Wir unterstützen das „Girokonto für jedermann“. Inzwischen haben sich auf europäischer Ebene das Parlament, die Kommission und der Rat geeinigt, EU-weit über bestehende Selbstverpflichtungen von Banken hinaus einen gesetzlichen Anspruch auf Einrichtung eines Kontos vorzusehen. Diese Einigung werden wir zügig in Deutschland umsetzen und sicherstellen, dass alle Institutsgruppen in angemessener Weise beteiligt sind. Ein vor den Zivilgerichten einklagbares Recht wird es Menschen ohne Konto erleichtern, am gesellschaftlichen und wirtschaftlichen Leben teilzunehmen. Begleitend werden wir der BaFin die aufsichtsrechtlichen Befugnisse einräumen, mit denen sie die Erfüllung dieses Anspruchs durch die kontoführenden Institute auch überwachen kann.

Wichtig ist uns zudem, die vom Deutschen Bundestag in der letzten Wahlperiode verabschiedeten Regelungen für die Honorar-Anlageberatung als Alternative zu einer Beratung auf Provisionsbasis für alle Finanzprodukte voranzutreiben und hohe Anforderungen an die Qualität der Beratung festzulegen. Wir wollen die Regelungen, die bisher für Finanzinstrumente gelten, auf weitere Bereiche wie Versicherungen und Kreditberatung erweitern. Die Berufsbezeichnung und Ausbildungsstandards der Berater auf Honorarbasis werden wir weiterentwickeln.

Das bei der Anlageberatung verwendete Beratungsprotokoll stärkt die Rechtsposition des Kunden und ist für die Bankenaufsicht eine wichtige Informationsquelle. In der Praxis hat sich gezeigt, dass seine Handhabung nicht immer einfach und praktikabel ist. Wir wollen nach Auswertung dieser Erfahrungen das Beratungsprotokoll deshalb verbraucherfreundlicher ausgestalten.

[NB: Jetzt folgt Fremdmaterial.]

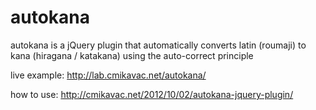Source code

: autokana
========

autokana is a jQuery plugin that automatically converts latin (roumaji) to kana (hiragana / katakana) using the auto-correct principle



live example: http://lab.cmikavac.net/autokana/

how to use: http://cmikavac.net/2012/10/02/autokana-jquery-plugin/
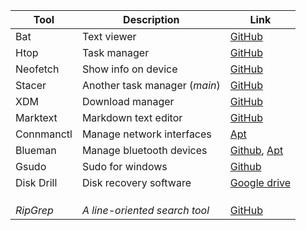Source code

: | Tool       | Description                   | Link                                                                                                                         |
| ---------- | ----------------------------- | ---------------------------------------------------------------------------------------------------------------------------- |
| Bat        | Text viewer                   | [GitHub](https://github.com/sharkdp/bat)                                                                                     |
| Htop       | Task manager                  | [GitHub](https://github.com/htop-dev/htop)                                                                                   |
| Neofetch   | Show info on device           | [GitHub](https://github.com/dylanaraps/neofetch)                                                                             |
| Stacer     | Another task manager (*main*) | [GitHub](https://github.com/oguzhaninan/Stacer)                                                                              |
| XDM        | Download manager              | [GitHub](https://github.com/subhra74/xdm)                                                                                    |
| Marktext   | Markdown text editor          | [GitHub](https://github.com/marktext/marktext)                                                                               |
| Connmanctl | Manage network interfaces     | [Apt](https://packages.debian.org/bookworm/connman)                                                                          |
| Blueman    | Manage bluetooth devices      | [Github](https://github.com/blueman-project/blueman?tab=readme-ov-file), [Apt](https://packages.debian.org/bookworm/blueman) |
| Gsudo      | Sudo for windows              | [Github](https://github.com/gerardog/gsudo)                                                                                  |
| Disk Drill | Disk recovery software        | [Google drive](https://drive.google.com/file/d/1ztaaO9CBkXhGeojjeinbPzfPYUiEyDf2/view?usp=drive_link)                        |
|            |                               |                                                                                                                              |
|            |                               |                                                                                                                              |
|            |                               |                                                                                                                              |
| *RipGrep*  | *A line-oriented search tool* | [GitHub](https://github.com/BurntSushi/ripgrep)                                                                              |

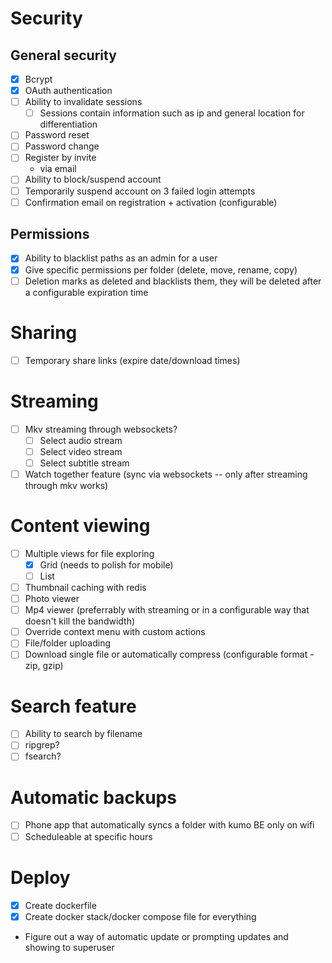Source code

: # Security
## General security
- [x] Bcrypt
- [x] OAuth authentication
- [ ] Ability to invalidate sessions
    - [ ] Sessions contain information such as ip and general location for differentiation
- [ ] Password reset
- [ ] Password change
- [ ] Register by invite 
  - via email
- [ ] Ability to block/suspend account
- [ ] Temporarily suspend account on 3 failed login attempts
- [ ] Confirmation email on registration + activation (configurable)
## Permissions
- [x] Ability to blacklist paths as an admin for a user
- [x] Give specific permissions per folder (delete, move, rename, copy)
- [ ] Deletion marks as deleted and blacklists them, they will be deleted after a configurable expiration time
# Sharing
- [ ] Temporary share links (expire date/download times)
# Streaming
- [ ] Mkv streaming through websockets?
    - [ ] Select audio stream
    - [ ] Select video stream
    - [ ] Select subtitle stream
- [ ] Watch together feature (sync via websockets -- only after streaming through mkv works)
# Content viewing
- [ ] Multiple views for file exploring
  - [x] Grid (needs to polish for mobile)
  - [ ] List 
- [ ] Thumbnail caching with redis
- [ ] Photo viewer
- [ ] Mp4 viewer (preferrably with streaming or in a configurable way that doesn't kill the bandwidth)
- [ ] Override context menu with custom actions
- [ ] File/folder uploading
- [ ] Download single file or automatically compress (configurable format - zip, gzip)
# Search feature
- [ ] Ability to search by filename
- [ ] ripgrep?
- [ ] fsearch?
# Automatic backups
- [ ] Phone app that automatically syncs a folder with kumo BE only on wifi
- [ ] Scheduleable at specific hours
# Deploy
- [x] Create dockerfile
- [x] Create docker stack/docker compose file for everything
- Figure out a way of automatic update or prompting updates and showing to superuser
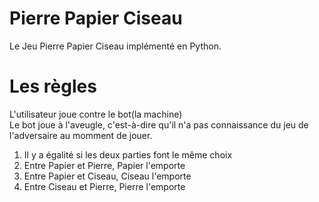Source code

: # Pierre Papier Ciseau
Le Jeu Pierre Papier Ciseau implémenté en Python.

# Les règles
L'utilisateur joue contre le bot(la machine)<br>
Le bot joue à l'aveugle, c'est-à-dire qu'il n'a pas connaissance du jeu de l'adversaire au momment de jouer.
<ol>
  <li> Il y a égalité si les deux parties font le même choix</li>
  <li> Entre Papier et Pierre, Papier l'emporte</li>
  <li> Entre Papier et Ciseau, Ciseau l'emporte</li>
  <li> Entre Ciseau et Pierre, Pierre l'emporte</li>
 </ol>
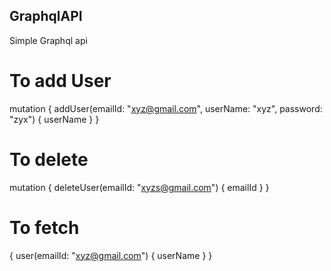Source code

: ## GraphqlAPI
Simple Graphql api

# To add User
mutation {
  addUser(emailId: "xyz@gmail.com", userName: "xyz", password: "zyx") {
    userName
  }
}

# To delete 
mutation {
  deleteUser(emailId: "xyzs@gmail.com") {
    emailId
  }
}

# To fetch
{
  user(emailId: "xyz@gmail.com") {
    userName
  }
}
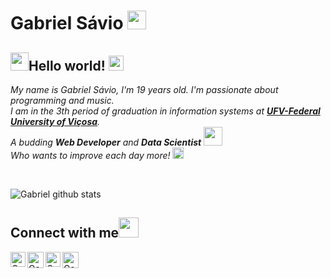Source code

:
<!--
**gslmota/gslmota** is a ✨ _special_ ✨ repository because its `README.md` (this file) appears on your GitHub profile.

Here are some ideas to get you started:

- 🔭 I’m currently working on ...
- 🌱 I’m currently learning ...
- 👯 I’m looking to collaborate on ...
- 🤔 I’m looking for help with ...
- 💬 Ask me about ...
- 📫 How to reach me: ...
- 😄 Pronouns: ...
- ⚡ Fun fact: ...
-->
# Gabriel Sávio&nbsp;<img src="https://github.com/TheDudeThatCode/TheDudeThatCode/blob/master/Assets/Mario_Hello_Big.gif" width="30px">

## <img src="https://github.com/TheDudeThatCode/TheDudeThatCode/blob/master/Assets/Hi.gif" width="29px">Hello world!&nbsp;<img src="https://github.com/TheDudeThatCode/TheDudeThatCode/blob/master/Assets/Earth.gif" width="24px">

<p>
  <em>
    My name is Gabriel Sávio, I'm 19 years old. I'm passionate about programming and music.<br>
    I am in the 3th period of graduation in information systems at <a href="https://www.ufv.br/"> <b>UFV-Federal University of Viçosa</b></a>. <br>
    A budding <b>Web Developer</b> and <b>Data Scientist</b> <img src="https://github.com/TheDudeThatCode/TheDudeThatCode/blob/master/Assets/Developer.gif" width="30px"><br>
    Who wants to improve each day more! <img src="https://github.com/TheDudeThatCode/TheDudeThatCode/blob/master/Assets/Rocket.gif" width="18px">
  </em>  
</p>

<br>

![Gabriel github stats](https://github-readme-stats.vercel.app/api?username=gslmota&show_icons=true&hide_border=true)

## Connect with me<img src="https://github.com/TheDudeThatCode/TheDudeThatCode/blob/master/Assets/Handshake.gif" height="32px">

  <a href="https://www.linkedin.com/in/gabriel-mota-a58899185?lipi=urn%3Ali%3Apage%3Ad_flagship3_profile_view_base_contact_details%3BnoppDs1uTxqPWv66JKuSFA%3D%3D">
    <img align="left" alt="Gabriel Sávio | Linkedin" width="24px" src="https://github.com/TheDudeThatCode/TheDudeThatCode/blob/master/Assets/Linkedin.svg" />
  </a>
  <a href="https://twitter.com/SavioSavi0">
    <img align="left" alt="Gabriel Sávio | Twitter" width="26px" src="https://github.com/TheDudeThatCode/TheDudeThatCode/blob/master/Assets/Twitter.svg" />
  </a>
  <a href="https://www.instagram.com/gabrielsl_mota">
    <img align="left" alt="Gabriel Sávio | Instagram" width="24px" src="https://github.com/TheDudeThatCode/TheDudeThatCode/blob/master/Assets/Instagram.svg" />
  </a>
  <a href="gabrielsavio81@gmail.com">
    <img align="left" alt="Gabriel Sávio| Gmail" width="26px" src="https://github.com/TheDudeThatCode/TheDudeThatCode/blob/master/Assets/Gmail.svg" />
  </a>

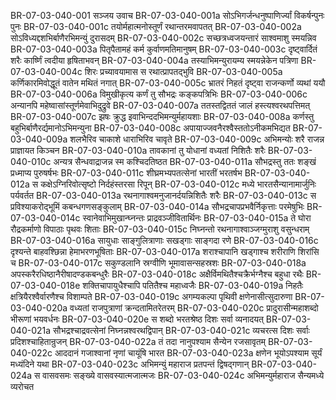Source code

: BR-07-03-040-001  सञ्जय उवाच
BR-07-03-040-001a सोऽभिगर्जन्धनुष्पाणिर्ज्यां विकर्षन्पुनः पुनः
BR-07-03-040-001c तयोर्महात्मनोस्तूर्णं रथान्तरमवापतत्
BR-07-03-040-002a सोऽविध्यद्दशभिर्बाणैरभिमन्युं दुरासदम्
BR-07-03-040-002c सच्छत्रध्वजयन्तारं साश्वमाशु स्मयन्निव
BR-07-03-040-003a पितृपैतामहं कर्म कुर्वाणमतिमानुषम्
BR-07-03-040-003c दृष्ट्वार्दितं शरैः कार्ष्णिं त्वदीया हृषिताभवन्
BR-07-03-040-004a तस्याभिमन्युरायम्य स्मयन्नेकेन पत्रिणा
BR-07-03-040-004c शिरः प्रच्यावयामास स रथात्प्रापतद्भुवि
BR-07-03-040-005a कर्णिकारमिवोद्धूतं वातेन मथितं नगात्
BR-07-03-040-005c भ्रातरं निहतं दृष्ट्वा राजन्कर्णो व्यथां ययौ
BR-07-03-040-006a विमुखीकृत्य कर्णं तु सौभद्रः कङ्कपत्रिभिः
BR-07-03-040-006c अन्यानपि महेष्वासांस्तूर्णमेवाभिदुद्रुवे
BR-07-03-040-007a ततस्तद्विततं जालं हस्त्यश्वरथपत्तिमत्
BR-07-03-040-007c झषः क्रुद्ध इवाभिन्ददभिमन्युर्महायशाः
BR-07-03-040-008a कर्णस्तु बहुभिर्बाणैरर्द्यमानोऽभिमन्युना
BR-07-03-040-008c अपायाज्जवनैरश्वैस्ततोऽनीकमभिद्यत
BR-07-03-040-009a शलभैरिव चाकाशे धाराभिरिव चावृते
BR-07-03-040-009c अभिमन्योः शरै राजन्न प्राज्ञायत किञ्चन
BR-07-03-040-010a तावकानां तु योधानां वध्यतां निशितैः शरैः
BR-07-03-040-010c अन्यत्र सैन्धवाद्राजन्न स्म कश्चिदतिष्ठत
BR-07-03-040-011a सौभद्रस्तु ततः शङ्खं प्रध्माप्य पुरुषर्षभः
BR-07-03-040-011c शीघ्रमभ्यपतत्सेनां भारतीं भरतर्षभ
BR-07-03-040-012a स कक्षेऽग्निरिवोत्सृष्टो निर्दहंस्तरसा रिपून्
BR-07-03-040-012c मध्ये भारतसैन्यानामार्जुनिः पर्यवर्तत
BR-07-03-040-013a रथनागाश्वमनुजानर्दयन्निशितैः शरैः
BR-07-03-040-013c स प्रविश्याकरोद्भूमिं कबन्धगणसङ्कुलाम्
BR-07-03-040-014a सौभद्रचापप्रभवैर्निकृत्ताः परमेषुभिः
BR-07-03-040-014c स्वानेवाभिमुखान्घ्नन्तः प्राद्रवञ्जीवितार्थिनः
BR-07-03-040-015a ते घोरा रौद्रकर्माणो विपाठाः पृथवः शिताः
BR-07-03-040-015c निघ्नन्तो रथनागाश्वाञ्जग्मुराशु वसुन्धराम्
BR-07-03-040-016a सायुधाः साङ्गुलित्राणाः सखड्गाः साङ्गदा रणे
BR-07-03-040-016c दृश्यन्ते बाहवश्छिन्ना हेमाभरणभूषिताः
BR-07-03-040-017a शराश्चापानि खड्गाश्च शरीराणि शिरांसि च
BR-07-03-040-017c सकुण्डलानि स्रग्वीणि भूमावासन्सहस्रशः
BR-07-03-040-018a अपस्करैरधिष्ठानैरीषादण्डकबन्धुरैः
BR-07-03-040-018c अक्षैर्विमथितैश्चक्रैर्भग्नैश्च बहुधा रथैः
BR-07-03-040-018e शक्तिचापायुधैश्चापि पतितैश्च महाध्वजैः
BR-07-03-040-019a निहतैः क्षत्रियैरश्वैर्वारणैश्च विशाम्पते
BR-07-03-040-019c अगम्यकल्पा पृथिवी क्षणेनासीत्सुदारुणा
BR-07-03-040-020a वध्यतां राजपुत्राणां क्रन्दतामितरेतरम्
BR-07-03-040-020c प्रादुरासीन्महाशब्दो भीरूणां भयवर्धनः
BR-07-03-040-020e स शब्दो भरतश्रेष्ठ दिशः सर्वा व्यनादयत्
BR-07-03-040-021a सौभद्रश्चाद्रवत्सेनां निघ्नन्नश्वरथद्विपान्
BR-07-03-040-021c व्यचरत्स दिशः सर्वाः प्रदिशश्चाहितान्रुजन्
BR-07-03-040-022a तं तदा नानुपश्याम सैन्येन रजसावृतम्
BR-07-03-040-022c आददानं गजाश्वानां नृणां चायूंषि भारत
BR-07-03-040-023a क्षणेन भूयोऽपश्याम सूर्यं मध्यंदिने यथा
BR-07-03-040-023c अभिमन्युं महाराज प्रतपन्तं द्विषद्गणान्
BR-07-03-040-024a स वासवसमः सङ्ख्ये वासवस्यात्मजात्मजः
BR-07-03-040-024c अभिमन्युर्महाराज सैन्यमध्ये व्यरोचत

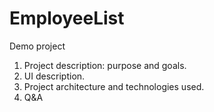 # EmployeeList
Demo project

1. Project description: purpose and goals.
2. UI description.
3. Project architecture and technologies used.
4. Q&A
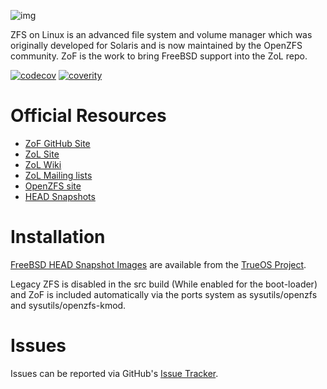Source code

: ![img](https://github.com/zfsonfreebsd/ZoF/raw/master/zof-logo.png)

ZFS on Linux is an advanced file system and volume manager which was originally
developed for Solaris and is now maintained by the OpenZFS community. ZoF is the work
to bring FreeBSD support into the ZoL repo.

[![codecov](https://codecov.io/gh/zfsonlinux/zfs/branch/master/graph/badge.svg)](https://codecov.io/gh/zfsonlinux/zfs)
[![coverity](https://scan.coverity.com/projects/1973/badge.svg)](https://scan.coverity.com/projects/zfsonlinux-zfs)

# Official Resources

  * [ZoF GitHub Site](https://zfsonfreebsd.github.io/ZoF/)
  * [ZoL Site](http://zfsonlinux.org)
  * [ZoL Wiki](https://github.com/zfsonlinux/zfs/wiki)
  * [ZoL Mailing lists](https://github.com/zfsonlinux/zfs/wiki/Mailing-Lists)
  * [OpenZFS site](http://open-zfs.org/)
  * [HEAD Snapshots](http://pkg.trueos.org/iso/freebsd-pkgbase/)

# Installation

[FreeBSD HEAD Snapshot Images](http://pkg.trueos.org/iso/freebsd-pkgbase/) are available from the [TrueOS Project](https://www.trueos.org).

Legacy ZFS is disabled in the src build (While enabled for the boot-loader) and ZoF is included automatically via the ports system as sysutils/openzfs and sysutils/openzfs-kmod.

# Issues

Issues can be reported via GitHub's [Issue Tracker](https://github.com/zfsonfreebsd/ZoF).

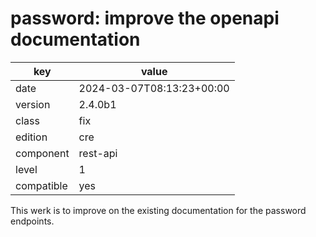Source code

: [//]: # (werk v2)
# password: improve the openapi documentation

key        | value
---------- | ---
date       | 2024-03-07T08:13:23+00:00
version    | 2.4.0b1
class      | fix
edition    | cre
component  | rest-api
level      | 1
compatible | yes

This werk is to improve on the existing documentation for the password
endpoints.
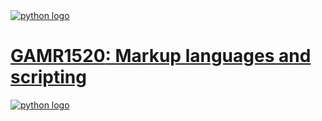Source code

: <a href="{{ site.baseurl }}/">
    <img src="{{ site.baseurl }}/assets/img/python-logo-only.svg" class="logo" alt="python logo">
    <h1>
        GAMR1520<span class="expendable">:
            Markup languages and scripting
        </span>
    </h1>
    <img src="{{ site.baseurl }}/assets/img/js-logo.svg" class="logo" alt="python logo">
</a>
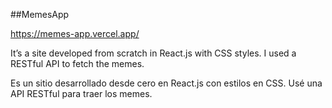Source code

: ##MemesApp

https://memes-app.vercel.app/

It’s a site developed from scratch in React.js with CSS styles. I used a RESTful API to fetch the memes.

Es un sitio desarrollado desde cero en React.js con estilos en CSS. Usé una API RESTful para traer los memes.
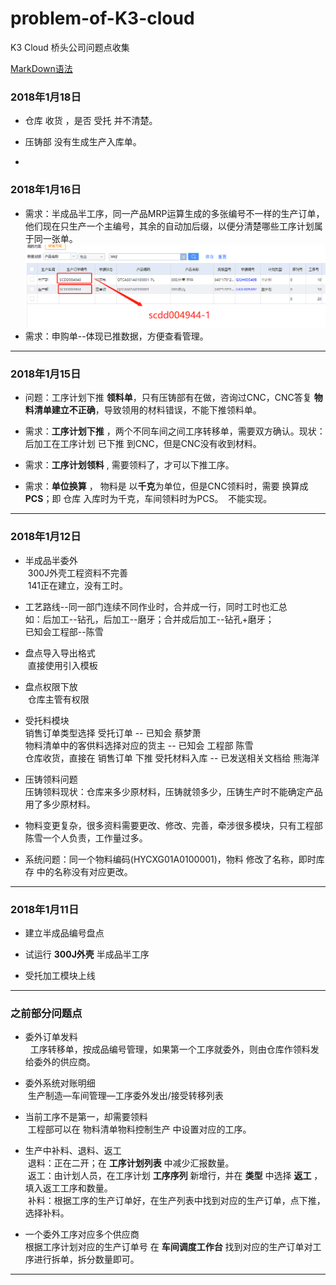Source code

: # problem-of-K3-cloud
K3 Cloud 桥头公司问题点收集


[MarkDown语法](http://wowubuntu.com/markdown/index.html)

### 2018年1月18日
* 仓库 收货 ，是否 受托 并不清楚。

* 压铸部 没有生成生产入库单。

* 


### 2018年1月16日
* 需求：半成品半工序，同一产品MRP运算生成的多张编号不一样的生产订单，他们现在只生产一个主编号，其余的自动加后缀，以便分清楚哪些工序计划属于同一张单。
![img](/img/生成订单后缀.png)
* 需求：申购单--体现已推数据，方便查看管理。
***

### 2018年1月15日
* 问题：工序计划下推 **领料单**，只有压铸部有在做，咨询过CNC，CNC答复 **物料清单建立不正确**，导致领用的材料错误，不能下推领料单。

* 需求：**工序计划下推** ，两个不同车间之间工序转移单，需要双方确认。现状：后加工在工序计划 已下推 到CNC，但是CNC没有收到材料。

* 需求：**工序计划领料** , 需要领料了，才可以下推工序。

* 需求：**单位换算** ， 物料是 以**千克**为单位，但是CNC领料时，需要 换算成 **PCS**；即 仓库 入库时为千克，车间领料时为PCS。
  不能实现。
***
### 2018年1月12日
* 半成品半委外  
  300J外壳工程资料不完善  
  141正在建立，没有工时。
  
* 工艺路线--同一部门连续不同作业时，合并成一行，同时工时也汇总  
  如：后加工--钻孔，后加工--磨牙；合并成后加工--钻孔+磨牙；  
  已知会工程部--陈雪 
  
* 盘点导入导出格式  
  直接使用引入模板

* 盘点权限下放  
  仓库主管有权限


* 受托料模块  
 销售订单类型选择 受托订单 -- 已知会 蔡梦萧  
 物料清单中的客供料选择对应的货主 -- 已知会 工程部 陈雪    
 仓库收货，直接在 销售订单 下推 受托材料入库 -- 已发送相关文档给 熊海洋
  
* 压铸领料问题  
 压铸领料现状：仓库来多少原材料，压铸就领多少，压铸生产时不能确定产品用了多少原材料。  

* 物料变更复杂，很多资料需要更改、修改、完善，牵涉很多模块，只有工程部陈雪一个人负责，工作量过多。  

* 系统问题：同一个物料编码(HYCXG01A0100001)，物料 修改了名称，即时库存 中的名称没有对应更改。
***

### 2018年1月11日
* 建立半成品编号盘点

* 试运行 **300J外壳** 半成品半工序

* 受托加工模块上线

***

### 之前部分问题点
* 委外订单发料  
   工序转移单，按成品编号管理，如果第一个工序就委外，则由仓库作领料发给委外的供应商。  
   
   
* 委外系统对账明细    
  生产制造—车间管理—工序委外发出/接受转移列表  
  
  
* 当前工序不是第一，却需要领料  
  工程部可以在 物料清单物料控制生产 中设置对应的工序。
  
  
* 生产中补料、退料、返工  
  退料：正在二开；在 **工序计划列表** 中减少汇报数量。  
  返工：由计划人员，在工序计划 **工序序列** 新增行，并在 **类型** 中选择 **返工** ，填入返工工序和数量。  
  补料：根据工序的生产订单好，在生产列表中找到对应的生产订单，点下推，选择补料。  
  
  
* 一个委外工序对应多个供应商  
  根据工序计划对应的生产订单号 在 **车间调度工作台** 找到对应的生产订单对工序进行拆单，拆分数量即可。
***
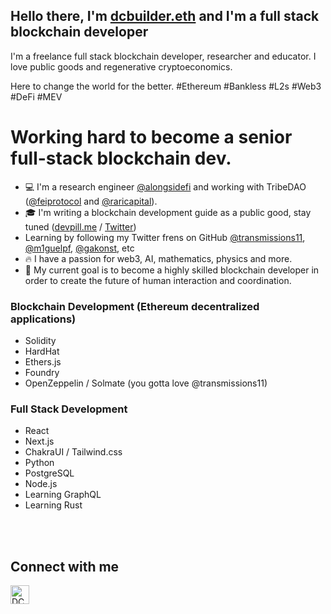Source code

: ## Hello there, I'm [dcbuilder.eth](https://twitter.com/DCbuild3r) and I'm a full stack blockchain developer

I'm a freelance full stack blockchain developer, researcher and educator. I love public goods and regenerative cryptoeconomics.

Here to change the world for the better. #Ethereum #Bankless #L2s #Web3 #DeFi #MEV 

# Working hard to become a senior full-stack blockchain dev.  

- 💻 I'm a research engineer [@alongsidefi](https://twitter.com/alongsidefi) and working with TribeDAO ([@feiprotocol](https://twitter.com/feiprotocol) and [@raricapital](https://twitter.com/RariCapital)).
- 🎓 I'm writing a blockchain development guide as a public good, stay tuned ([devpill.me](http://devpill.me/) / [Twitter](https://twitter.com/devpillme))
- Learning by following my Twitter frens on GitHub [@transmissions11](https://twitter.com/transmissions11), [@m1guelpf](https://twitter.com/m1guelpf), [@gakonst](https://twitter.com/gakonst), etc
- 🔥 I have a passion for web3, AI, mathematics, physics and more.
- 🎯 My current goal is to become a highly skilled blockchain developer in order to create the future of human interaction and coordination.

### Blockchain Development (Ethereum decentralized applications)

- Solidity
- HardHat
- Ethers.js
- Foundry
- OpenZeppelin / Solmate (you gotta love @transmissions11)

### Full Stack Development

- React
- Next.js
- ChakraUI / Tailwind.css
- Python
- PostgreSQL
- Node.js
- Learning GraphQL
- Learning Rust

<br />

<br /> 

[twitter]: https://twitter.com/DCbuild3r 

## Connect with me

[<img align="left" alt="DCBuilder | Twitter" width="30px" src="https://cdn.jsdelivr.net/npm/simple-icons@v3/icons/twitter.svg" />][twitter]
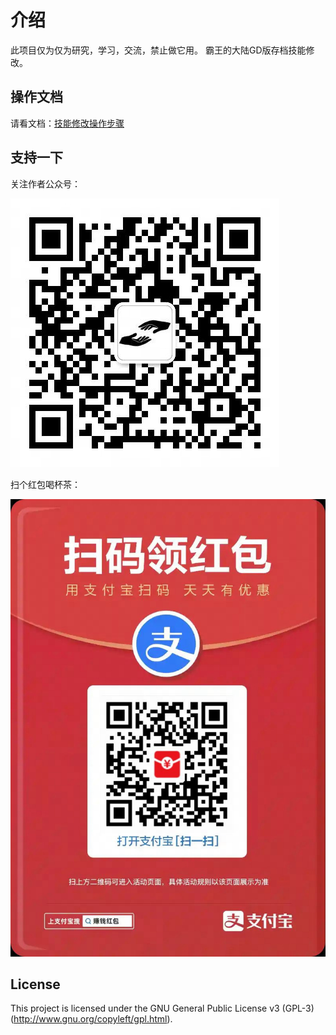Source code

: # 介绍
此项目仅为仅为研究，学习，交流，禁止做它用。
霸王的大陆GD版存档技能修改。

## 操作文档
请看文档：[技能修改操作步骤](/doc/技能修改操作步骤.md)

## 支持一下
关注作者公众号：

![](/imgs/qrcode1719196656831.jpg)

扫个红包喝杯茶：

![](/imgs/1719196730469.jpg)


## License
This project is licensed under the GNU General Public License v3 (GPL-3) (http://www.gnu.org/copyleft/gpl.html).

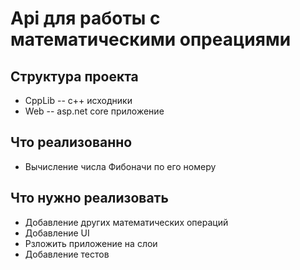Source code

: <h1>Api для работы с математическими опреациями</h1>

<h2> Структура проекта</h2>
<ul>
<li> CppLib -- c++ исходники</li>
<li> Web -- asp.net core приложение</li>
</ul>
<h2> Что реализованно</h2>
<ul>
    <li>Вычисление числа Фибоначи по его номеру</li>
</ul>

<h2>Что нужно реализовать</h2>
<ul>
    <li>Добавление других математических операций</li>
    <li>Добавление UI</li>
    <li>Рзложить приложение на слои</li>
    <li>Добавление тестов</li>
</ul>
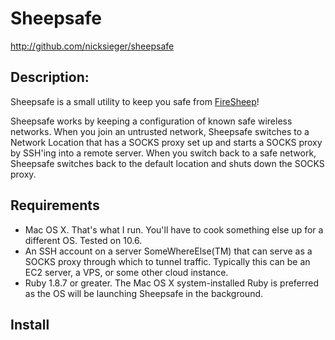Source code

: Sheepsafe
=========

http://github.com/nicksieger/sheepsafe

## Description:

Sheepsafe is a small utility to keep you safe from [FireSheep][]! 

Sheepsafe works by keeping a configuration of known safe wireless
networks. When you join an untrusted network, Sheepsafe switches to a
Network Location that has a SOCKS proxy set up and starts a SOCKS
proxy by SSH'ing into a remote server. When you switch back to a safe
network, Sheepsafe switches back to the default location and shuts
down the SOCKS proxy.

## Requirements

* Mac OS X. That's what I run. You'll have to cook something else up
  for a different OS. Tested on 10.6.
* An SSH account on a server SomeWhereElse(TM) that can serve as a
  SOCKS proxy through which to tunnel traffic. Typically this can be an
  EC2 server, a VPS, or some other cloud instance.
* Ruby 1.8.7 or greater. The Mac OS X system-installed Ruby is
  preferred as the OS will be launching Sheepsafe in the background.

## Install



[FireSheep]: http://codebutler.com/firesheep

Der Dispositionskredit muss deutlich kundenfreundlicher ausgestaltet werden. Zu diesem Zweck wollen wir die Kreditbranchen insbesondere dazu verpflichten, bei Übertritt in den Dispositionskredit einen Warnhinweis zu geben. Es Weiteren sollten die Verbraucher bei längerer Inanspruchnahme des Dispositionskredits zu Umschuldungsmöglichkeiten beraten werden.

Auch sollen die bestehenden Schlichtungsmöglichkeiten verbessert werden, um Konflikte zwischen Verbrauchern und Instituten zu lösen. Hierzu werden wir die EU-Richtlinie über die Alternative Streitbeilegung zeitnah umsetzen. Für Streitigkeiten im Bereich des elektronischen Geschäftsverkehrs soll der „Online-Schlichter“ im Sinne einer bundesweit einheitlichen Lösung ausgeweitet werden.

Des Weiteren wollen wir das bedingungslose achtwöchige Erstattungsrecht des Verbrauchers im Lastschriftverfahren auch in der II. EU-Zahlungsdiensterichtlinie festschreiben und bitten die Bundesregierung, in den Ratsverhandlungen weiter aktiv dafür einzutreten.

Wir arbeiten darauf hin, dass bis zum Ende des Jahres 2014 ein erstes Maßnahmenpaket vorgestellt werden kann. Wegen der vielen unterschiedlichen Rechtsmaterien, die betroffen sind, ist hierzu eine umfassende Abstimmung nötig, auf deren Basis wir Gesetzesentwürfe vorlegen werden.